Начав с социальных сетей и ничего полезного там не обнаружив, я прошлась по чатам, которые открывались в феврале. Я читала строчки, написанные братом, его вопросы, ответы незнакомых людей в чате, и все это было так близко, так живо, как будто я подглядываю через его плечо. Приятель предлагал купить воздушный фильтр для скутера и еще что-то странное под названием «подклювник». Бывшая одноклассница приглашала на вечеринку. Какой-то работодатель отклонял посланное братом резюме. Плакать мне не хотелось, но в горле так саднило, будто я быстро глотала мелкие рыбьи косточки. Давилась, но глотала.
Вообще, надо заметить, что мое отношение к смерти (или лучше сказать: мои отношения со смертью?) сильно изменилось с тех пор, как не стало Бри. Уходя, он оставил эту дверь незахлопнутой. Теперь я вижу смерть по-другому: так видишь пятна на луне или солнечное затмение через копченое стекло. Нет, вернее будет сказать: я вижу жизнь по-другому. Как если бы я оказалась на дне океана, но все же могла бы дышать. Каждое утро, просыпаясь, я чувствую зябкую беспросветную толщу воды над своей головой, густую пустоту, в которой не живут даже морские чудовища с плоскими телами и глазами на лбу.
Мне нужно было попасть в поместье и увидеть все своими глазами. И беседку, построенную на месте сгоревшей часовни, и тропу, которая ведет из Вьетри через освещенный фонарями парк, – местные называют ее господской дорогой. В ту ночь, когда Бри наткнулся на лежащего в беседке покойника, он возвращался с танцев, замерз и решил срезать километра четыре, для этого нужно было перелезть через стену в одном секретном месте. Я могла бы сделать то же самое и ходить по поместью сколько угодно, но мне нужно было больше: люди, голоса, правда, вранье – все, что можно использовать. Мне нужен был «Бриатико».
Я уже давно об этом думала, только не могла решиться. Я боюсь черной работы – это раз. Расследовать дело об укусе, сидя в осином гнезде, довольно опасно – это два. Совершенно непонятно, с какого угла подступиться, – это три.
Я знала, что, устроившись жить в двух шагах от места гибели Бри, я поселю свою болезненную ярость у самого сердца, и она станет еще неотступнее.

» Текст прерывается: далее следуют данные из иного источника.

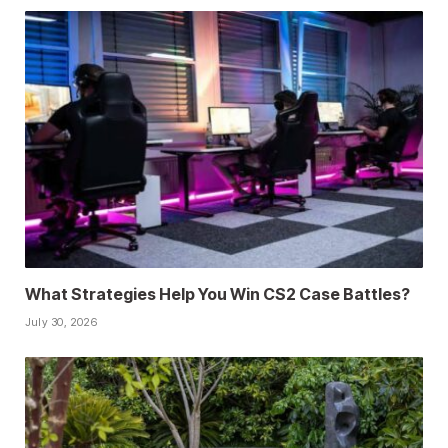
What Strategies Help You Win CS2 Case Battles?
July 30, 2026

Но так уж я устроена: если не чувствую боли, то беспокоюсь еще больше. Мне кажется, что боль собирается с силами и вот-вот свалится на меня, как летучая мышь со стрехи. Лучше пусть она будет перед глазами, чтобы я могла за ней приглядывать. В этом я похожа на мать. Она до сих пор держит в своей спальне блюдо, с которым ходила в церковь для благословения, разложив на нем ломти окорока, лиловый лук и стебли дикого фенхеля. Однажды, вернувшись из церкви, она увидела, что отец собрал вещи и уехал насовсем. С тех пор это блюдо из синего глазурованного фаянса висело у нее перед глазами – на гвозде, вбитом в стену напротив кровати.
Отец уехал в сентябре, субботним утром, когда мама с соседкой пошли к каменной печи, стоявшей тогда на общинном лугу. В те времена печь разжигали с самого утра, чтобы деревенские могли выпечь свои караваи, а потом – мясо с травами, чтобы жар не пропадал. Печь растапливали огромными поленьями и сухой виноградной лозой, у каждой семьи было свое время и своя метка, выдавленная на хлебе: буква, кривая птичка или крестик. Утром дети и женщины забирали свои чугунки, заворачивали в чистые тряпки и несли в церковь.